Mohamed Salah masuk secara resmi ke squad Liverpool per Juni 2017. Sejak saat itu, ia menjadi primadona yang dielu-elukan Liverpudlian, fans Liverpool, tiap kali ia turun dalam balutan kostum the Reds. Bukan hanya soal olah bolanya yang sangat menawan, namun identitas keagamaan yang ia bawa dalam dunia sepak bola.
Tanpa mendiskreditkan kiprah pemain Muslim lainnya, Mohamed Salah tidak diragukan lagi menjadi pemain Muslim paling disorot beberapa tahun terakhir ini. Ia menjelma menjadi mesin gol Liverpool dalam meraih berbagai gelar dan, di waktu yang sama, tetap menampakkan identitas Muslim yang taat di atas maupun di luar lapangan.
Sebagai pemain Muslim, Salah tidak ragu untuk menunjukkan identitas keislamannya. Salah satunya lewat selebrasi gol. Ia kerap melakukan gerakan sujud tiap kali mencetak gol.
“Itu merupakan salah satu bentuk berdoa atau bersyukur kepada Tuhan atas segala yang telah saya dapat. Itu hanya sekadar doa dan berdoa untuk kemenangan. Saya selalu melakukannya, sejak saya masih muda, di mana-mana,” kata Salah dalam wawancara dengan CNN dikutip dari Liverpool.com.
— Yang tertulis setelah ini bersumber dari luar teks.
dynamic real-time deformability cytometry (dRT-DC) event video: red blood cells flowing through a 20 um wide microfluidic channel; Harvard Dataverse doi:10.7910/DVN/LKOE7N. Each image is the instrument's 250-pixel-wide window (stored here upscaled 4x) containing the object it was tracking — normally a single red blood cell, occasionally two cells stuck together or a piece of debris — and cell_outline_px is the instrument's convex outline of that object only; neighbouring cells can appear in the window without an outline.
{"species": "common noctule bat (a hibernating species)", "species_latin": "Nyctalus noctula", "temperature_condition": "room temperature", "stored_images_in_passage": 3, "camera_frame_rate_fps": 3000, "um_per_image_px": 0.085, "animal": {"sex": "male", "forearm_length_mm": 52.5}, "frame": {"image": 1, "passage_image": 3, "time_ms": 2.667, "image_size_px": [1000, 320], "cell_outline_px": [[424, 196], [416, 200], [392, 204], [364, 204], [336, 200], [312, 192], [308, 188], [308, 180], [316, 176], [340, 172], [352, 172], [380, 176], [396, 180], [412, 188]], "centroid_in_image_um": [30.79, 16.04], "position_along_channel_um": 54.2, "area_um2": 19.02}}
Keterbukaan Salah tentang agamanya itu membantu menghapus stigma Islam sebagai agama yang eksklusif bagi banyak penggemar sepak bola. Seperti yang dikutip mirror.co.uk, setelah bertahun-tahun tumbuhnya Islamofobia di seluruh Eropa, kaum muda Muslim di Liverpool merasa agama mereka tidak lagi membuat mereka menjadi sasaran kebencian. Artinya, citra Islam yang membaik berkat Salah turut memperbaiki stigma warga non-Muslim terhadap warga Muslim lokal, khususnya di Liverpool.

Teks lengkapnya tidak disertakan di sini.